**Text under study:**
• • • • • • •
In other words Unicode aims to be the code to end all codes: it, for instance, the creation of multilingual text without switching codepage - actually Unicode makes the existence of other codepages irrelevant (assuming all world could be persuaded to use Unicode).

As of today the standard includes1 114 112 (one milion one hudred fourteen thousand one hundred and twelve) codepoints, divided in 17 planes; every plane comprises 56 536 codepoints ordered on 256 rows of 256 columns)

Plan 0, which includes the first 65536 codepoints, is more often called Basic Multilingual Plane (BMP) and it contains most of the repertoire for modern languagese. In order to stay compatible with legacy practices, the BMP maps its first 127 codepoints in the exact same way as ASCII.

An important part of Unicode is the definition of the "Unicode transformation format" (UTF) and the "Universal character set" (UCS): these are the encodings used for Unicode's external representation.
• • • • • • •
**Provided material:**
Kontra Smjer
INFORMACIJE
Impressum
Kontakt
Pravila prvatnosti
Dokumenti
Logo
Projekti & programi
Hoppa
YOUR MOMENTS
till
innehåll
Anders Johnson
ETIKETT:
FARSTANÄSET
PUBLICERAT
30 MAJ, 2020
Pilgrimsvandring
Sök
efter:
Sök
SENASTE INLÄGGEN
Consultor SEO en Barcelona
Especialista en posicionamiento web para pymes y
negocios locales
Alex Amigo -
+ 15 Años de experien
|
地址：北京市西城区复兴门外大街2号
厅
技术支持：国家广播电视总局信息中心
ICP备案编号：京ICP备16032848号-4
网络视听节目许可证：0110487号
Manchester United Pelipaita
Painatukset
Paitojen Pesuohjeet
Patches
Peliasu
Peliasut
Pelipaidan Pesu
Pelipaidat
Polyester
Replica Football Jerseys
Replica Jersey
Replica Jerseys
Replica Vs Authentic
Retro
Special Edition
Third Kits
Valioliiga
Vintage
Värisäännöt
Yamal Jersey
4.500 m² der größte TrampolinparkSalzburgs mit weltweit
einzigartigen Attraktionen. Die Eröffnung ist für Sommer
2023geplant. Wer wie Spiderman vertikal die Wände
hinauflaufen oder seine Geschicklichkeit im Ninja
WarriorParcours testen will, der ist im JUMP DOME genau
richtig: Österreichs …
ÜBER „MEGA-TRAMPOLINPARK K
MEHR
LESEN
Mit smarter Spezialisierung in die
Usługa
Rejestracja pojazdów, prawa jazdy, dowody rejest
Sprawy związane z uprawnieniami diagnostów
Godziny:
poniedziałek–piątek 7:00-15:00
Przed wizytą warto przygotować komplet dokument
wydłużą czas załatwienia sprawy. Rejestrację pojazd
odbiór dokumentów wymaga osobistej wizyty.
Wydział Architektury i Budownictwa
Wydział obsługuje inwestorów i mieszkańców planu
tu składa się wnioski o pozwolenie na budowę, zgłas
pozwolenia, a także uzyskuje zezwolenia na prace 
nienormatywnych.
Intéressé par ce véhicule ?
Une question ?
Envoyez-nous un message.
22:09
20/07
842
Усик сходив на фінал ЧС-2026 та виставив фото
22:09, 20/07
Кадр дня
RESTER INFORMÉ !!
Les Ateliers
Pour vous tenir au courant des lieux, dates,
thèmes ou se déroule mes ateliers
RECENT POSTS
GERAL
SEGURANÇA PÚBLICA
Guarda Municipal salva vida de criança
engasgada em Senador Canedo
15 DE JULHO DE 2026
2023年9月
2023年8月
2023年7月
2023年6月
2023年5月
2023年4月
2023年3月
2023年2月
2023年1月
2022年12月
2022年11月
• • • • • • •
**Requirement A:**
According to the text on Unicode, what name is Plane 0 more often called?
**Requirement B:**
Continue the text on Unicode from its last sentence.

**Exercise output A:**
Basic Multilingual Plane (BMP)

**Exercise output B:**
Of these the most important (and the ones that are met with most often) are just two:

UTF-8: a multibyte encoding maximizing the ASCII retro-compatibility (I have already described this as the "F" encoding). UTF-8 encodes every character with a byte sequence whose lenght varies between one an four octects (bytes).

UTF-16 (formerly UCS-2: I have already described this as the "U" encoding): a multibyte encoding of the entire Unicode repertoire. UTF-16 represnts the entire BMP as a wide-char two-byte encoding: this was the original definition of UCS-2 -a no longer used encoding - which could only represent the BMP. UTF-16 encodes every codepoint with a byte sequence whose length varies between two and four octets. The four-byte encoding is reserved to very rare codepoints lying outside the BMP.

UTF 16 also defines a particular value(Byte-Order-Mark or BOM) which is used to start a text and that is used to infer the text's endianness.The BOM is represented by the hexadeciimal codepoint U+FEFF which on a big-endian machine is presented as the 0xFE,0xFF sequence and as the sequence 0xFF,0xFE on a little endian machine. Because the U+FEFF codepoint (Zero-Width No-Break Space) may never start an encodend sequence, while the U+FFFE codepoint is not (and never will be) assigned to a valid character, finding one of these codepoints at the start of a codified sequnec allows to determine the endianness of the entire sequence.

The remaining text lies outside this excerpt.